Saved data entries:

***

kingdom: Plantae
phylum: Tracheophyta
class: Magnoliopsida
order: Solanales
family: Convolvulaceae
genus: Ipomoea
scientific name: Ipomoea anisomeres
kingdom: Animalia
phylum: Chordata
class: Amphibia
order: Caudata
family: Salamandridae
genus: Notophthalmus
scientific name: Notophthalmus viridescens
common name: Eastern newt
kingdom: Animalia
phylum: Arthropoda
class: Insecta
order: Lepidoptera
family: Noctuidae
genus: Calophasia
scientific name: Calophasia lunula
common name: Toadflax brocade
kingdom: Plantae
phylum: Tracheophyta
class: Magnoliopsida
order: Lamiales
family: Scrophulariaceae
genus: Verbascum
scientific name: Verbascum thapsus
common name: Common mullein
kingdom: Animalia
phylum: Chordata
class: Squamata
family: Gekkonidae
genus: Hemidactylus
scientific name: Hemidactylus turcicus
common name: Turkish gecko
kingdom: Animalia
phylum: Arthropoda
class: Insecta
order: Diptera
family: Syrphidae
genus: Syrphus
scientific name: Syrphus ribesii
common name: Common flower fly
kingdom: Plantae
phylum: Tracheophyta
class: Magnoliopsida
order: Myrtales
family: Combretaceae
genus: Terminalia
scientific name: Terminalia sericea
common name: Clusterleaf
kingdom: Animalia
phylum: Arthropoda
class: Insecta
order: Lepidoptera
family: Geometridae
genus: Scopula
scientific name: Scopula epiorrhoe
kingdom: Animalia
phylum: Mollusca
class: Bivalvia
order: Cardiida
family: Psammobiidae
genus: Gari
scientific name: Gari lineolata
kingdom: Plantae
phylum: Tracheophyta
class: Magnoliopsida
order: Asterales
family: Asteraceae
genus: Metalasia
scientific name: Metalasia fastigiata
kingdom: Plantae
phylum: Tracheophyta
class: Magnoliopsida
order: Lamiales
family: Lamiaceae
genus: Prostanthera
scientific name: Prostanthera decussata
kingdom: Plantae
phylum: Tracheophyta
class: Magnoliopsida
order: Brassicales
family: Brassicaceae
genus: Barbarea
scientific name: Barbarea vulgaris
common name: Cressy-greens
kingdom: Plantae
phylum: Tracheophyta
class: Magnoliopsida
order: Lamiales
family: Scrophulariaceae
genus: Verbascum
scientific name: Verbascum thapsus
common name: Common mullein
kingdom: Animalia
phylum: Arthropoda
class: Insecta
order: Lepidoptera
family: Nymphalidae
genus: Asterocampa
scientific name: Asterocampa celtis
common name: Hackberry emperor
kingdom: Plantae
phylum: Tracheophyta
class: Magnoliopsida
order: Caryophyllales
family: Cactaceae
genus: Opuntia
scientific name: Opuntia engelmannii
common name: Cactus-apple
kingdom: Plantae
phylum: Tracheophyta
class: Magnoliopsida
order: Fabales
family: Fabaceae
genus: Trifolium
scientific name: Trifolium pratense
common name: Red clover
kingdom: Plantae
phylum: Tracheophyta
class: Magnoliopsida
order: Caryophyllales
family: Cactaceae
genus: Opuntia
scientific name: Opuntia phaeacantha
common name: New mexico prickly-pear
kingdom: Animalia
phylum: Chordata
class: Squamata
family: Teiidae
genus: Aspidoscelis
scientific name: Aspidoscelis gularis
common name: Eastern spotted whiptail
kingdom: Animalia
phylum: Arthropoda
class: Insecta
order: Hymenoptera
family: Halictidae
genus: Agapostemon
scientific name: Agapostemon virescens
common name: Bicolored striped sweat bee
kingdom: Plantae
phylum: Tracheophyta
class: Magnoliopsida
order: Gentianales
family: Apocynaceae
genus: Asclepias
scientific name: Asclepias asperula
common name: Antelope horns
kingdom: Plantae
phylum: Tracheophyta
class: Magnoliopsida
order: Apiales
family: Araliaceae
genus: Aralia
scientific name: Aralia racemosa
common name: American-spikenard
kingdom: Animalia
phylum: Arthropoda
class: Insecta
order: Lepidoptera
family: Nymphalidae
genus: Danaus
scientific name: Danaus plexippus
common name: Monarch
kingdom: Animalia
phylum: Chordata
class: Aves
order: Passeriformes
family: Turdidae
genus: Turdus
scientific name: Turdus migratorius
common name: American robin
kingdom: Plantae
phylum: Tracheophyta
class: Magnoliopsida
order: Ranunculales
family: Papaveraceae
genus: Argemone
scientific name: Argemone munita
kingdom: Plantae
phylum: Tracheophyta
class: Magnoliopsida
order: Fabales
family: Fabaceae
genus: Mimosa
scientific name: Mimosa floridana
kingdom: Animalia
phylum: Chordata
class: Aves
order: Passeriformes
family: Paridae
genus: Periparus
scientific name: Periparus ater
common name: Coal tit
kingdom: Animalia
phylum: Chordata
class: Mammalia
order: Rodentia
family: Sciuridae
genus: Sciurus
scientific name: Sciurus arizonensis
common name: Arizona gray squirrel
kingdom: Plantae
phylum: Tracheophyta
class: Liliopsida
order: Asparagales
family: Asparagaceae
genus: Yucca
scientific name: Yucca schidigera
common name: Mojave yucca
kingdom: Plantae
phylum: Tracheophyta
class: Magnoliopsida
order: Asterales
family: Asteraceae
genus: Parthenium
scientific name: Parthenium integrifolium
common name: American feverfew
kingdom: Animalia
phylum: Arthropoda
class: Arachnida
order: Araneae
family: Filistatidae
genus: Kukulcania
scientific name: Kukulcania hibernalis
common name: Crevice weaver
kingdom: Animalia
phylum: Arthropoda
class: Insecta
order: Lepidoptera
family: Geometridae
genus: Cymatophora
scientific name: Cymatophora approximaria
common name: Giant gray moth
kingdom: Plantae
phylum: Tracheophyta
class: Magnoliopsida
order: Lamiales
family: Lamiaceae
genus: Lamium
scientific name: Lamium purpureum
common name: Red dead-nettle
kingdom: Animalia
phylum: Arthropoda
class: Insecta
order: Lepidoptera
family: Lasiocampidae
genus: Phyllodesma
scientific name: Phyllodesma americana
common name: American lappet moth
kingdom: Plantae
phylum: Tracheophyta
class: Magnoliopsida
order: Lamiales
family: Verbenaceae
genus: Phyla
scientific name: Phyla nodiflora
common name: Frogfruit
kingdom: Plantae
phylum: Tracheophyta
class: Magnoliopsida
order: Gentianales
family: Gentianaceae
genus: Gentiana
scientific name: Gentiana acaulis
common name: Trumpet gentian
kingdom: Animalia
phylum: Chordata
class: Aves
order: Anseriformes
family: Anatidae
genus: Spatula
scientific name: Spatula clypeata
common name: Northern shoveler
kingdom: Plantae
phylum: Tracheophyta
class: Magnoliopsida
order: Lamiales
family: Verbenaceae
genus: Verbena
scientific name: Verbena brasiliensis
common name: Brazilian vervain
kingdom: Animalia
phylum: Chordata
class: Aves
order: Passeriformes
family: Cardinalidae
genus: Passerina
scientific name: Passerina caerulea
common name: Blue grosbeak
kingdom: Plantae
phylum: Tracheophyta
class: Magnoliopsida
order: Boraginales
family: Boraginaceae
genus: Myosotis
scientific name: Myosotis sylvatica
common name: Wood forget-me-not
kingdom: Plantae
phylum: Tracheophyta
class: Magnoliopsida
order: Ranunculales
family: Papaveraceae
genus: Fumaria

***

■ **The request**
Could you recast all of the records above as a two-column CSV with columns "field" and "value", one row per line? Quote each field and turn any line breaks into spaces.

■ **The completed task**
field,value
"kingdom:","Plantae"
"phylum:","Tracheophyta"
"class:","Magnoliopsida"
"order:","Solanales"
"family:","Convolvulaceae"
"genus:","Ipomoea"
"scientific name:","Ipomoea anisomeres"
"kingdom:","Animalia"
"phylum:","Chordata"
"class:","Amphibia"
"order:","Caudata"
"family:","Salamandridae"
"genus:","Notophthalmus"
"scientific name:","Notophthalmus viridescens"
"common name:","Eastern newt"
"kingdom:","Animalia"
"phylum:","Arthropoda"
"class:","Insecta"
"order:","Lepidoptera"
"family:","Noctuidae"
"genus:","Calophasia"
"scientific name:","Calophasia lunula"
"common name:","Toadflax brocade"
"kingdom:","Plantae"
"phylum:","Tracheophyta"
"class:","Magnoliopsida"
"order:","Lamiales"
"family:","Scrophulariaceae"
"genus:","Verbascum"
"scientific name:","Verbascum thapsus"
"common name:","Common mullein"
"kingdom:","Animalia"
"phylum:","Chordata"
"class:","Squamata"
"family:","Gekkonidae"
"genus:","Hemidactylus"
"scientific name:","Hemidactylus turcicus"
"common name:","Turkish gecko"
"kingdom:","Animalia"
"phylum:","Arthropoda"
"class:","Insecta"
"order:","Diptera"
"family:","Syrphidae"
"genus:","Syrphus"
"scientific name:","Syrphus ribesii"
"common name:","Common flower fly"
"kingdom:","Plantae"
"phylum:","Tracheophyta"
"class:","Magnoliopsida"
"order:","Myrtales"
"family:","Combretaceae"
"genus:","Terminalia"
"scientific name:","Terminalia sericea"
"common name:","Clusterleaf"
"kingdom:","Animalia"
"phylum:","Arthropoda"
"class:","Insecta"
"order:","Lepidoptera"
"family:","Geometridae"
"genus:","Scopula"
"scientific name:","Scopula epiorrhoe"
"kingdom:","Animalia"
"phylum:","Mollusca"
"class:","Bivalvia"
"order:","Cardiida"
"family:","Psammobiidae"
"genus:","Gari"
"scientific name:","Gari lineolata"
"kingdom:","Plantae"
"phylum:","Tracheophyta"
"class:","Magnoliopsida"
"order:","Asterales"
"family:","Asteraceae"
"genus:","Metalasia"
"scientific name:","Metalasia fastigiata"
"kingdom:","Plantae"
"phylum:","Tracheophyta"
"class:","Magnoliopsida"
"order:","Lamiales"
"family:","Lamiaceae"
"genus:","Prostanthera"
"scientific name:","Prostanthera decussata"
"kingdom:","Plantae"
"phylum:","Tracheophyta"
"class:","Magnoliopsida"
"order:","Brassicales"
"family:","Brassicaceae"
"genus:","Barbarea"
"scientific name:","Barbarea vulgaris"
"common name:","Cressy-greens"
"kingdom:","Plantae"
"phylum:","Tracheophyta"
"class:","Magnoliopsida"
"order:","Lamiales"
"family:","Scrophulariaceae"
"genus:","Verbascum"
"scientific name:","Verbascum thapsus"
"common name:","Common mullein"
"kingdom:","Animalia"
"phylum:","Arthropoda"
"class:","Insecta"
"order:","Lepidoptera"
"family:","Nymphalidae"
"genus:","Asterocampa"
"scientific name:","Asterocampa celtis"
"common name:","Hackberry emperor"
"kingdom:","Plantae"
"phylum:","Tracheophyta"
"class:","Magnoliopsida"
"order:","Caryophyllales"
"family:","Cactaceae"
"genus:","Opuntia"
"scientific name:","Opuntia engelmannii"
"common name:","Cactus-apple"
"kingdom:","Plantae"
"phylum:","Tracheophyta"
"class:","Magnoliopsida"
"order:","Fabales"
"family:","Fabaceae"
"genus:","Trifolium"
"scientific name:","Trifolium pratense"
"common name:","Red clover"
"kingdom:","Plantae"
"phylum:","Tracheophyta"
"class:","Magnoliopsida"
"order:","Caryophyllales"
"family:","Cactaceae"
"genus:","Opuntia"
"scientific name:","Opuntia phaeacantha"
"common name:","New mexico prickly-pear"
"kingdom:","Animalia"
"phylum:","Chordata"
"class:","Squamata"
"family:","Teiidae"
"genus:","Aspidoscelis"
"scientific name:","Aspidoscelis gularis"
"common name:","Eastern spotted whiptail"
"kingdom:","Animalia"
"phylum:","Arthropoda"
"class:","Insecta"
"order:","Hymenoptera"
"family:","Halictidae"
"genus:","Agapostemon"
"scientific name:","Agapostemon virescens"
"common name:","Bicolored striped sweat bee"
"kingdom:","Plantae"
"phylum:","Tracheophyta"
"class:","Magnoliopsida"
"order:","Gentianales"
"family:","Apocynaceae"
"genus:","Asclepias"
"scientific name:","Asclepias asperula"
"common name:","Antelope horns"
"kingdom:","Plantae"
"phylum:","Tracheophyta"
"class:","Magnoliopsida"
"order:","Apiales"
"family:","Araliaceae"
"genus:","Aralia"
"scientific name:","Aralia racemosa"
"common name:","American-spikenard"
"kingdom:","Animalia"
"phylum:","Arthropoda"
"class:","Insecta"
"order:","Lepidoptera"
"family:","Nymphalidae"
"genus:","Danaus"
"scientific name:","Danaus plexippus"
"common name:","Monarch"
"kingdom:","Animalia"
"phylum:","Chordata"
"class:","Aves"
"order:","Passeriformes"
"family:","Turdidae"
"genus:","Turdus"
"scientific name:","Turdus migratorius"
"common name:","American robin"
"kingdom:","Plantae"
"phylum:","Tracheophyta"
"class:","Magnoliopsida"
"order:","Ranunculales"
"family:","Papaveraceae"
"genus:","Argemone"
"scientific name:","Argemone munita"
"kingdom:","Plantae"
"phylum:","Tracheophyta"
"class:","Magnoliopsida"
"order:","Fabales"
"family:","Fabaceae"
"genus:","Mimosa"
"scientific name:","Mimosa floridana"
"kingdom:","Animalia"
"phylum:","Chordata"
"class:","Aves"
"order:","Passeriformes"
"family:","Paridae"
"genus:","Periparus"
"scientific name:","Periparus ater"
"common name:","Coal tit"
"kingdom:","Animalia"
"phylum:","Chordata"
"class:","Mammalia"
"order:","Rodentia"
"family:","Sciuridae"
"genus:","Sciurus"
"scientific name:","Sciurus arizonensis"
"common name:","Arizona gray squirrel"
"kingdom:","Plantae"
"phylum:","Tracheophyta"
"class:","Liliopsida"
"order:","Asparagales"
"family:","Asparagaceae"
"genus:","Yucca"
"scientific name:","Yucca schidigera"
"common name:","Mojave yucca"
"kingdom:","Plantae"
"phylum:","Tracheophyta"
"class:","Magnoliopsida"
"order:","Asterales"
"family:","Asteraceae"
"genus:","Parthenium"
"scientific name:","Parthenium integrifolium"
"common name:","American feverfew"
"kingdom:","Animalia"
"phylum:","Arthropoda"
"class:","Arachnida"
"order:","Araneae"
"family:","Filistatidae"
"genus:","Kukulcania"
"scientific name:","Kukulcania hibernalis"
"common name:","Crevice weaver"
"kingdom:","Animalia"
"phylum:","Arthropoda"
"class:","Insecta"
"order:","Lepidoptera"
"family:","Geometridae"
"genus:","Cymatophora"
"scientific name:","Cymatophora approximaria"
"common name:","Giant gray moth"
"kingdom:","Plantae"
"phylum:","Tracheophyta"
"class:","Magnoliopsida"
"order:","Lamiales"
"family:","Lamiaceae"
"genus:","Lamium"
"scientific name:","Lamium purpureum"
"common name:","Red dead-nettle"
"kingdom:","Animalia"
"phylum:","Arthropoda"
"class:","Insecta"
"order:","Lepidoptera"
"family:","Lasiocampidae"
"genus:","Phyllodesma"
"scientific name:","Phyllodesma americana"
"common name:","American lappet moth"
"kingdom:","Plantae"
"phylum:","Tracheophyta"
"class:","Magnoliopsida"
"order:","Lamiales"
"family:","Verbenaceae"
"genus:","Phyla"
"scientific name:","Phyla nodiflora"
"common name:","Frogfruit"
"kingdom:","Plantae"
"phylum:","Tracheophyta"
"class:","Magnoliopsida"
"order:","Gentianales"
"family:","Gentianaceae"
"genus:","Gentiana"
"scientific name:","Gentiana acaulis"
"common name:","Trumpet gentian"
"kingdom:","Animalia"
"phylum:","Chordata"
"class:","Aves"
"order:","Anseriformes"
"family:","Anatidae"
"genus:","Spatula"
"scientific name:","Spatula clypeata"
"common name:","Northern shoveler"
"kingdom:","Plantae"
"phylum:","Tracheophyta"
"class:","Magnoliopsida"
"order:","Lamiales"
"family:","Verbenaceae"
"genus:","Verbena"
"scientific name:","Verbena brasiliensis"
"common name:","Brazilian vervain"
"kingdom:","Animalia"
"phylum:","Chordata"
"class:","Aves"
"order:","Passeriformes"
"family:","Cardinalidae"
"genus:","Passerina"
"scientific name:","Passerina caerulea"
"common name:","Blue grosbeak"
"kingdom:","Plantae"
"phylum:","Tracheophyta"
"class:","Magnoliopsida"
"order:","Boraginales"
"family:","Boraginaceae"
"genus:","Myosotis"
"scientific name:","Myosotis sylvatica"
"common name:","Wood forget-me-not"
"kingdom:","Plantae"
"phylum:","Tracheophyta"
"class:","Magnoliopsida"
"order:","Ranunculales"
"family:","Papaveraceae"
"genus:","Fumaria"